Wenn du Übungen zur progressiven Muskelentspannung in deinen Büroalltag einbauen möchtest, wende sie insbesondere auf deine Nacken- und Stirnmuskeln an. Sie sind durch den Stress und die Arbeit am Bildschirm häufig verspannt.

Progressive Muskelentspannung – zum Schluss den Kreislauf wieder ankurbeln

Zum Abschluss solltest du die Entspannung bewusst beenden – es sei denn, du gehst danach gleich schlafen. Ansonsten solltest du deinen Kreislauf wieder auf Trab bringen, da er durch die Entspannung niedriger als sonst ist. Auch deine Gedanken müssen erst wieder im Alltag ankommen. Diese kleinen Tricks helfen dir dabei:

  • Bewege locker Zehen und Hände.
  • Richte dein Bewusstsein weg von deinem Körper und nimm stattdessen die Umgebung wahr.

Progressive Muskelentspannung: Auch Therapeuten setzen darauf

Seit Edmund Jacobson seine rund 30 Übungen entwickelte, haben Ärzte und Therapeuten sie weiter vereinfacht. So ist heutzutage eine vereinfachten Methode mit nur noch 16 Muskelgruppen üblich. Wenn du mit der Methode vertraut bist, kannst du diese Übungen auch noch weiter zu sechs oder nur vier verschiedenen Muskelgruppen verbinden.

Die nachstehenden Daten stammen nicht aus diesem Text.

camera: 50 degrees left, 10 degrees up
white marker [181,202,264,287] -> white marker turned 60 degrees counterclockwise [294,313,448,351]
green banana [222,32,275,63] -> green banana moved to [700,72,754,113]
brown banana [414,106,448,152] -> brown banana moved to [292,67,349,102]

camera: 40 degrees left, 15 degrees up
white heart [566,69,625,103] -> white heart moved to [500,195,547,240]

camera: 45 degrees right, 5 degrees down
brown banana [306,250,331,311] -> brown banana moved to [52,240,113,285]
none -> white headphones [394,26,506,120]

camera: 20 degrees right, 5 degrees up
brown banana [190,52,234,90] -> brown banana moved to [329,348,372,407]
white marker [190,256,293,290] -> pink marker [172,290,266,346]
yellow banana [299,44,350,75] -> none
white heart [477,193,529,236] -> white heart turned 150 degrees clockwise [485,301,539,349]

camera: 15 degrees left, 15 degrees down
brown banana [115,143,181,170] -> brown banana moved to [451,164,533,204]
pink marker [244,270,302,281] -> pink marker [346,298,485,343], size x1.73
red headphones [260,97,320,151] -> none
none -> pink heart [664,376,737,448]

Viele Therapeuten verwenden die Muskelentspannung nach Jacobson in ihren Therapien:

  • Verhaltenstherapeuten nutzen progressive Muskelrelaxation zum Beispiel zur Behandlung von Ess- oder Schlafstörungen. 
  • Für die Therapie von psychischen Störungen, wie Angstzuständen, wenden Ärzte spezielle weiterentwickelte Methoden an, unter anderem die systematische Desensibilisierung. 
  • Der Berufsverband für Psychiatrie empfiehlt außerdem, progressive Muskelentspannung bei Kindern anzuwenden, die sich oft aggressiv, nervös oder ängstlich verhalten.

Für wen ist progressive Muskelentspannung geeignet?

Nicht für alle ist die Muskelentspannung nach Jacobson ideal. Eine Studie zeigt, dass es unterschiedliche Entspannungstypen gibt, die verschiedene Techniken bevorzugen. Wenn du dich am Besten durch Bewegung entspannen kannst, ist progressive Muskelentspannung eine gute Methode für dich.

Bei einer akuten Erkrankung solltest du immer vorher deinen Arzt um Rat fragen, ob progressive Muskelrelaxation für dich geeignet ist. Das gilt insbesondere, wenn du an einer akuten Psychose, Herzinsuffizienz oder akutem Muskelrheuma leidest. 

Kinder können ab etwa sechs Jahren die Übungen nach Jacobson zur Muskelentspannung nutzen. Für sie gibt es Kinder-Kurse, bei denen die Übungen spielerisch in Erlebniswelten eingebaut sind.